Stored items:
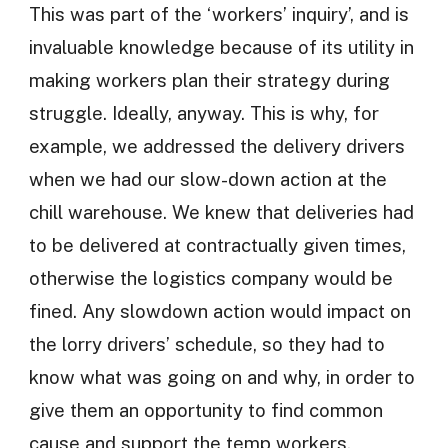
This was part of the ‘workers’ inquiry’, and is
invaluable knowledge because of its utility in
making workers plan their strategy during
struggle. Ideally, anyway. This is why, for
example, we addressed the delivery drivers
when we had our slow-down action at the
chill warehouse. We knew that deliveries had
to be delivered at contractually given times,
otherwise the logistics company would be
fined. Any slowdown action would impact on
the lorry drivers’ schedule, so they had to
know what was going on and why, in order to
give them an opportunity to find common
cause and support the temp workers.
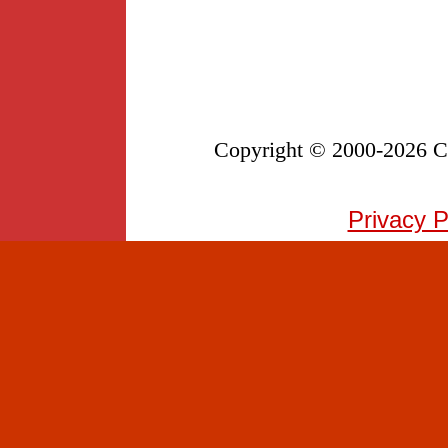
Copyright © 2000-
2026 Co
Privacy P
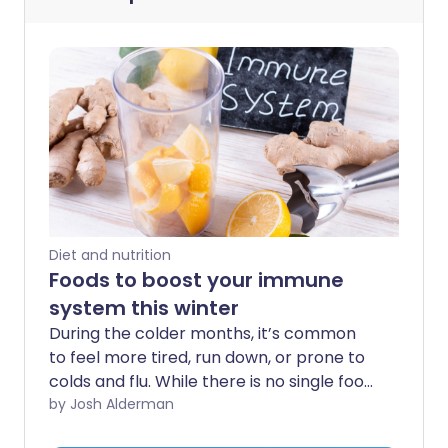
Diet and nutrition
Foods to boost your immune
system this winter
During the colder months, it’s common
to feel more tired, run down, or prone to
colds and flu. While there is no single food
that can prevent illness, making
by Josh Alderman
supportive choices in your diet can help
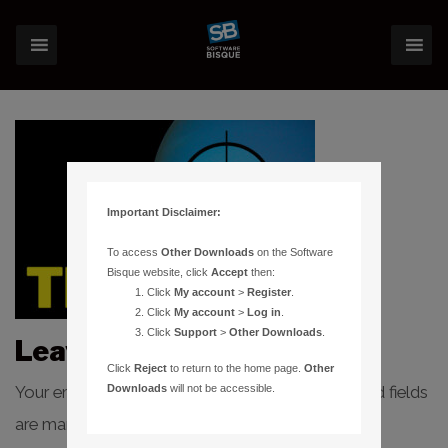
Important Disclaimer:
To access
Other Downloads
on the Software
Bisque website, click
Accept
then:
Click
My account
>
Register
.
Click
My account
>
Log in
.
Click
Support
>
Other Downloads
.
Leave a Reply
Click
Reject
to return to the home page.
Other
Your email address will not be published.
Required fields
Downloads
will not be accessible.
are marked
*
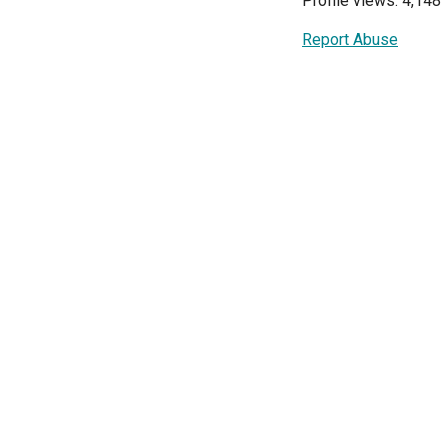
Profile views: 4,148
Report Abuse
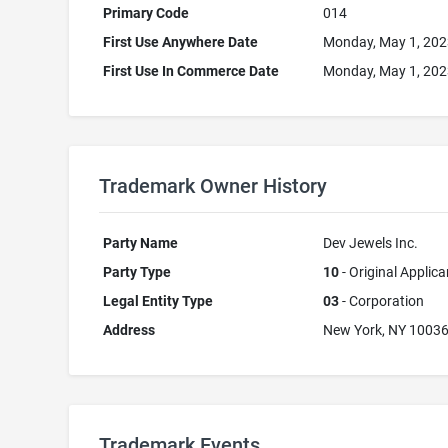
Primary Code
014
First Use Anywhere Date
Monday, May 1, 20
First Use In Commerce Date
Monday, May 1, 20
Trademark Owner History
Party Name
Dev Jewels Inc.
Party Type
10
- Original Applica
Legal Entity Type
03
- Corporation
Address
New York, NY 1003
Trademark Events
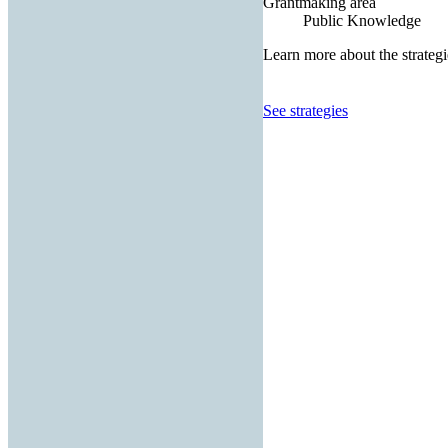
Grantmaking area
Public Knowledge
Learn more about the strategi
See strategies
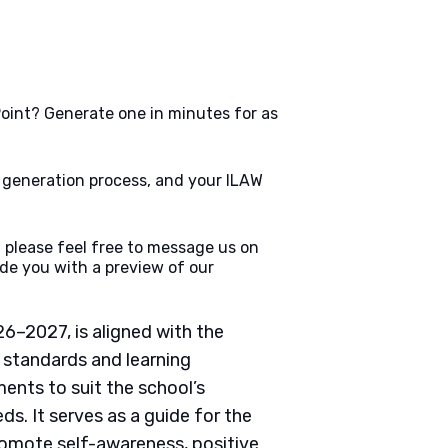
oint? Generate one in minutes for as
e generation process, and your ILAW
 please feel free to message us on
de you with a preview of our
6–2027, is aligned with the
 standards and learning
nts to suit the school’s
ds. It serves as a guide for the
romote self-awareness, positive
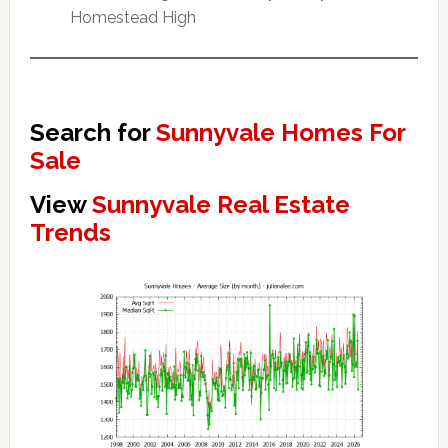
Homestead High
Search for
Sunnyvale Homes For
Sale
View
Sunnyvale Real Estate
Trends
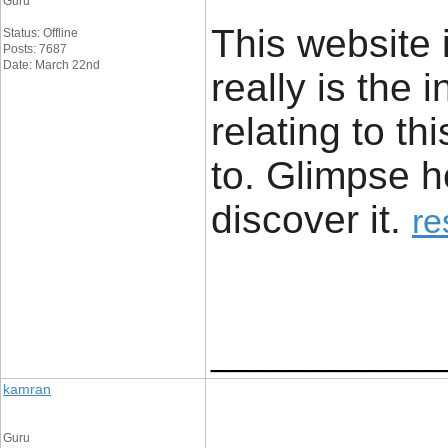
Guru
This website i
Status: Offline
Posts: 7687
Date: March 22nd
really is the 
relating to t
to. Glimpse he
discover it. ​
re
____________
kamran
Guru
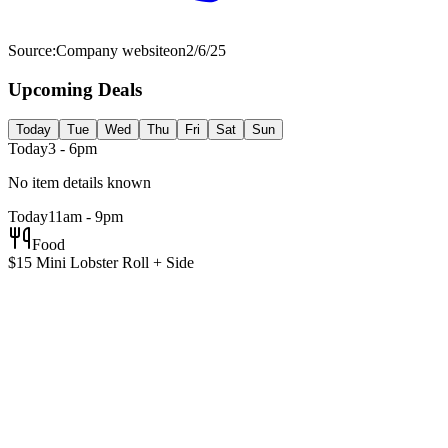
Source:
Company website
on
2/6/25
Upcoming Deals
Today
Tue
Wed
Thu
Fri
Sat
Sun
Today
3 - 6pm
No item details known
Today
11am - 9pm
Food
$15 Mini Lobster Roll + Side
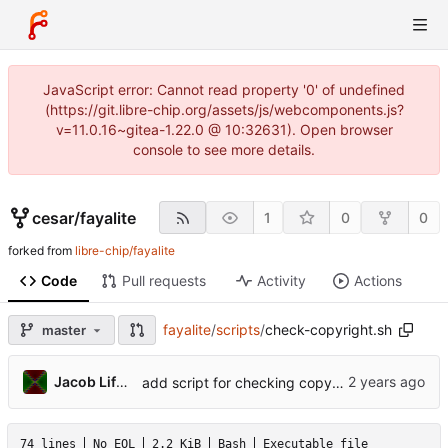
JavaScript error: Cannot read property '0' of undefined
(https://git.libre-chip.org/assets/js/webcomponents.js?
v=11.0.16~gitea-1.22.0 @ 10:32631). Open browser
console to see more details.
cesar
/
fayalite
1
0
0
forked from
libre-chip/fayalite
Code
Pull requests
Activity
Actions
fayalite
/
scripts
/
check-copyright.sh
master
Jacob Lifshay
add script for checking copyright headers
74 lines
No EOL
2.2 KiB
Bash
Executable file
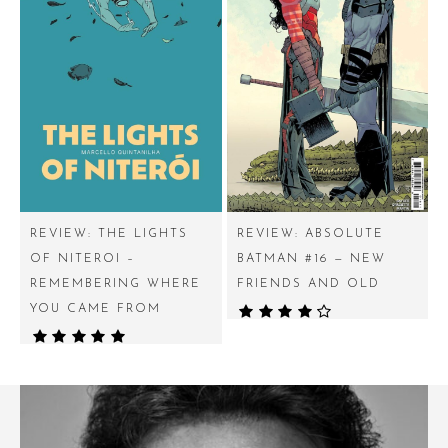
REVIEW: THE LIGHTS
REVIEW: ABSOLUTE
OF NITEROI –
BATMAN #16 — NEW
REMEMBERING WHERE
FRIENDS AND OLD
YOU CAME FROM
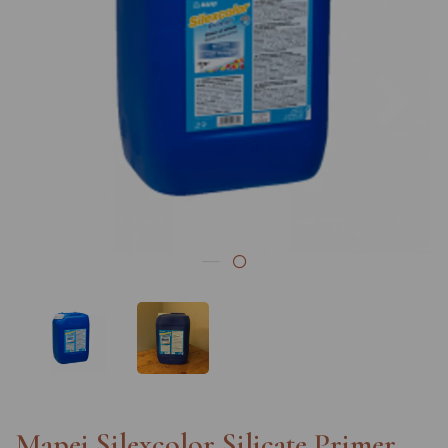
Previous
Nex
Mapei Silexcolor Silicate Primer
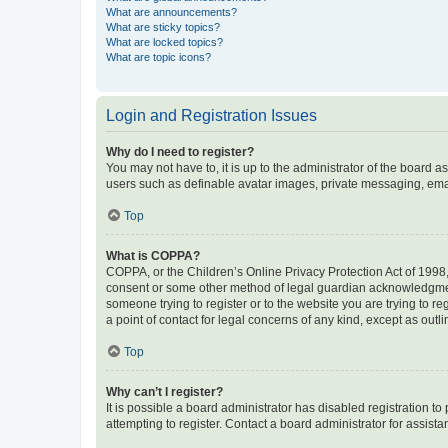
What are announcements?
What are sticky topics?
What are locked topics?
What are topic icons?
Login and Registration Issues
Why do I need to register?
You may not have to, it is up to the administrator of the board a
users such as definable avatar images, private messaging, email
Top
What is COPPA?
COPPA, or the Children’s Online Privacy Protection Act of 1998, 
consent or some other method of legal guardian acknowledgment, 
someone trying to register or to the website you are trying to r
a point of contact for legal concerns of any kind, except as outl
Top
Why can’t I register?
It is possible a board administrator has disabled registration 
attempting to register. Contact a board administrator for assista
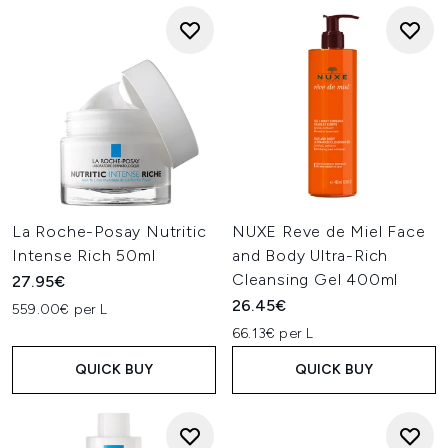
La Roche-Posay Nutritic
NUXE Reve de Miel Face
Intense Rich 50ml
and Body Ultra-Rich
Cleansing Gel 400ml
27.95€
26.45€
559.00€ per L
66.13€ per L
QUICK BUY
QUICK BUY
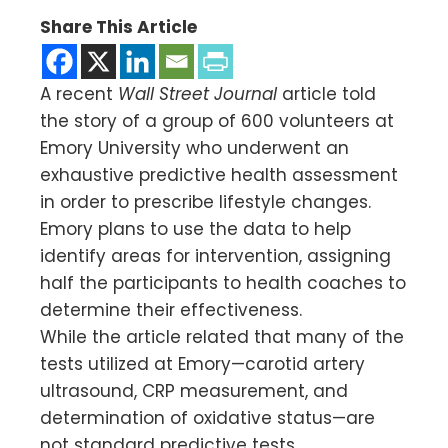
Share This Article
A recent
Wall Street Journal
article told
the story of a group of 600 volunteers at
Emory University who underwent an
exhaustive predictive health assessment
in order to prescribe lifestyle changes.
Emory plans to use the data to help
identify areas for intervention, assigning
half the participants to health coaches to
determine their effectiveness.
While the article related that many of the
tests utilized at Emory—carotid artery
ultrasound, CRP measurement, and
determination of oxidative status—are
not standard predictive tests,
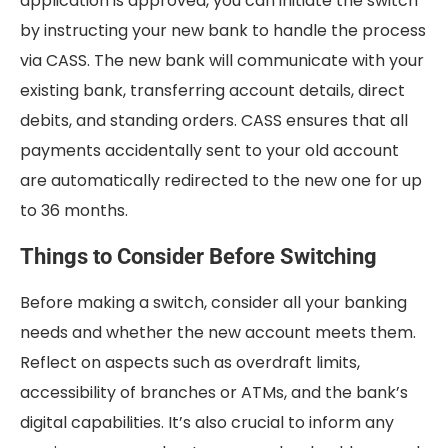
application is approved, you can initiate the switch
by instructing your new bank to handle the process
via CASS. The new bank will communicate with your
existing bank, transferring account details, direct
debits, and standing orders. CASS ensures that all
payments accidentally sent to your old account
are automatically redirected to the new one for up
to 36 months.
Things to Consider Before Switching
Before making a switch, consider all your banking
needs and whether the new account meets them.
Reflect on aspects such as overdraft limits,
accessibility of branches or ATMs, and the bank’s
digital capabilities. It’s also crucial to inform any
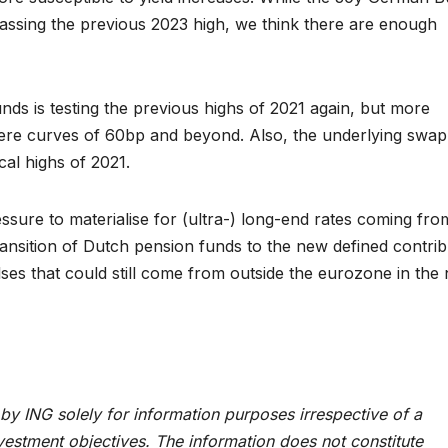
rpassing the previous 2023 high, we think there are enough
ds is testing the previous highs of 2021 again, but more
e curves of 60bp and beyond. Also, the underlying swap
cal highs of 2021.
ssure to materialise for (ultra-) long-end rates coming fro
ransition of Dutch pension funds to the new defined contrib
ses that could still come from outside the eurozone in the
by ING solely for information purposes irrespective of a
investment objectives. The information does not constitute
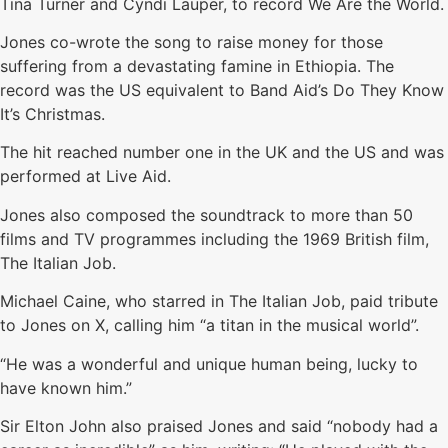
Tina Turner and Cyndi Lauper, to record We Are the World.
Jones co-wrote the song to raise money for those
suffering from a devastating famine in Ethiopia. The
record was the US equivalent to Band Aid’s Do They Know
It’s Christmas.
The hit reached number one in the UK and the US and was
performed at Live Aid.
Jones also composed the soundtrack to more than 50
films and TV programmes including the 1969 British film,
The Italian Job.
Michael Caine, who starred in The Italian Job, paid tribute
to Jones on X, calling him “a titan in the musical world”.
“He was a wonderful and unique human being, lucky to
have known him.”
Sir Elton John also praised Jones and said “nobody had a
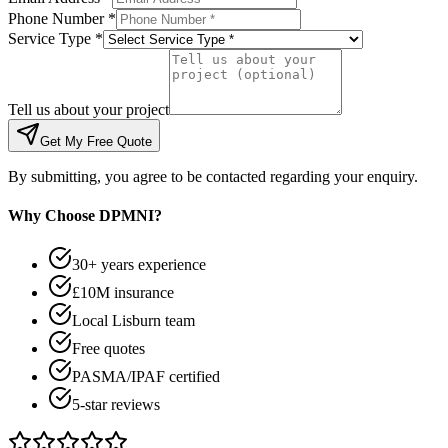
Phone Number *
Service Type *
Tell us about your project
Get My Free Quote
By submitting, you agree to be contacted regarding your enquiry.
Why Choose DPMNI?
30+ years experience
£10M insurance
Local Lisburn team
Free quotes
PASMA/IPAF certified
5-star reviews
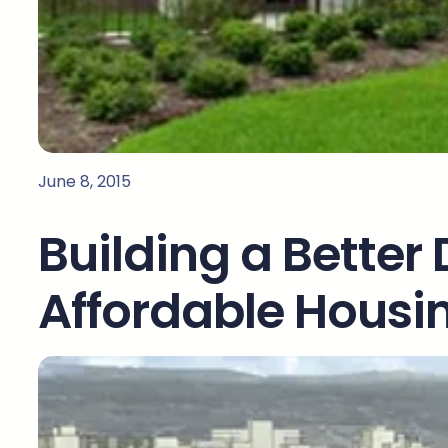
June 8, 2015
Building a Better 
Affordable Housin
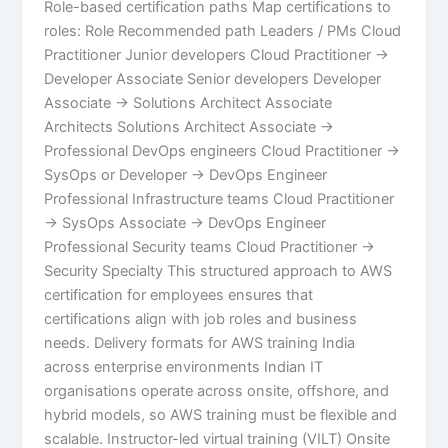
Role-based certification paths Map certifications to
roles: Role Recommended path Leaders / PMs Cloud
Practitioner Junior developers Cloud Practitioner →
Developer Associate Senior developers Developer
Associate → Solutions Architect Associate
Architects Solutions Architect Associate →
Professional DevOps engineers Cloud Practitioner →
SysOps or Developer → DevOps Engineer
Professional Infrastructure teams Cloud Practitioner
→ SysOps Associate → DevOps Engineer
Professional Security teams Cloud Practitioner →
Security Specialty This structured approach to AWS
certification for employees ensures that
certifications align with job roles and business
needs. Delivery formats for AWS training India
across enterprise environments Indian IT
organisations operate across onsite, offshore, and
hybrid models, so AWS training must be flexible and
scalable. Instructor-led virtual training (VILT) Onsite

### THE PROBLEM
Each line above where the word "known" occurs should be returned in full.

### RESULT FOR THIS EXERCISE
No item details known
have known him.”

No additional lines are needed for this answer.